Cryogenic engineering (cryogenics) is the production, preservation, and use or application of the cold. Cryogenic Heat Management presents a comprehensive introduction into designing systems to deal with heat – effective management of the cold, exploring the directing (or redirecting), promoting or inhibiting this flow of heat in a practical way. It provides a description of the necessary theory, design methodology and advanced demonstrations (thermodynamics, heat transfer, thermal insulation, fluid mechanics) for many frequently occurring situations in low temperature apparatus. This includes systems that are widely used such as superconducting magnets for magnetic resonance imaging (MRI), high energy physics, fusion, tokamak and free electron laser systems; space launch and exploration; energy and transportation use of liquid hydrogen; as well as potential future applications of cryo-life-sciences and chemical industries.

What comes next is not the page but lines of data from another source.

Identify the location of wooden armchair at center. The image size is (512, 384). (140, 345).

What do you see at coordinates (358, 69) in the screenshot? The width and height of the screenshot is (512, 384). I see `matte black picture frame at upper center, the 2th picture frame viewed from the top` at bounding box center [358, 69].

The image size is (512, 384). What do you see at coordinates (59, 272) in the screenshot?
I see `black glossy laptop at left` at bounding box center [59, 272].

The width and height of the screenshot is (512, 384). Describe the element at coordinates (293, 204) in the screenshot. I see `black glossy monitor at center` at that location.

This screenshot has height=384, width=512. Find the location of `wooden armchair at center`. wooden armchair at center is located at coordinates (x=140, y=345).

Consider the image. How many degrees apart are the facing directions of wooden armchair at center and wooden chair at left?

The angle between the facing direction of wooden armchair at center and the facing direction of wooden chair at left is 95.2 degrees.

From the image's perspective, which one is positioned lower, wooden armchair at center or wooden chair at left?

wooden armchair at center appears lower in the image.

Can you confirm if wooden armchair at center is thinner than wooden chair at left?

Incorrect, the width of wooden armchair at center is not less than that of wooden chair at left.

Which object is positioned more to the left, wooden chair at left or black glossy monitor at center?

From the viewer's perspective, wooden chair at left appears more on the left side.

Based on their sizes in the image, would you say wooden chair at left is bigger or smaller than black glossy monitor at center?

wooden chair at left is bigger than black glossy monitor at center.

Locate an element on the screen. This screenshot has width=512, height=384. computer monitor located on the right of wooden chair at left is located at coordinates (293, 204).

It assumes that the reader has had an undergraduate understanding of thermodynamics, heat transfer, and fluid mechanics, in addition to the mechanics of materials, material science, and physical chemistry. It will be a valuable guide for those researching, teaching or working with low temperature or cryogenic systems, in addition to postgraduates studying the topic.

Key features:

  • Presents simplified but useful and practical equations that can be applied in estimating performance and design of energy efficient systems in low temperature or cryogenics.
  • Contains practical approaches and advanced design materials for insulation, shield/anchor, cryogen vessel/pipe, calorimeter, cryogenic heat switch, cryostat, current lead and RF coupler.
  • Provides a comprehensive introduction to the necessary theory and models needed to solutions for common difficulties and illustrates the engineering examples with about 200 figures.

Chapter 1. Heat Energy & Heat transfer. Chapter 2. Performance of Thermal Insulation Materials & Systems. Chapter 3. High Thermal Resistive Structural Supports in Cryogenic Systems. Chapter 4. Thermal Anchoring Techniques. Chapter 5. Cryogenic Storage Tanks and Transfer Pipes/Systems. Chapter 6. Vacuum Technique for Cryogenic Heat Management. Chapter 7. Cryogenic Calorimeters for Qualification of Thermal Insulation & Systems. Chapter 8. Heat Switches for Re-direction of Heat Flows. Chapter 9. Minimize Heat Leak to LHe through Functional Solid Components. Chapter 10. Design Considerations of Special Cryostats for Space and Lab Applications. Chapter 11. Demonstrations of Heat Management for large SC applications.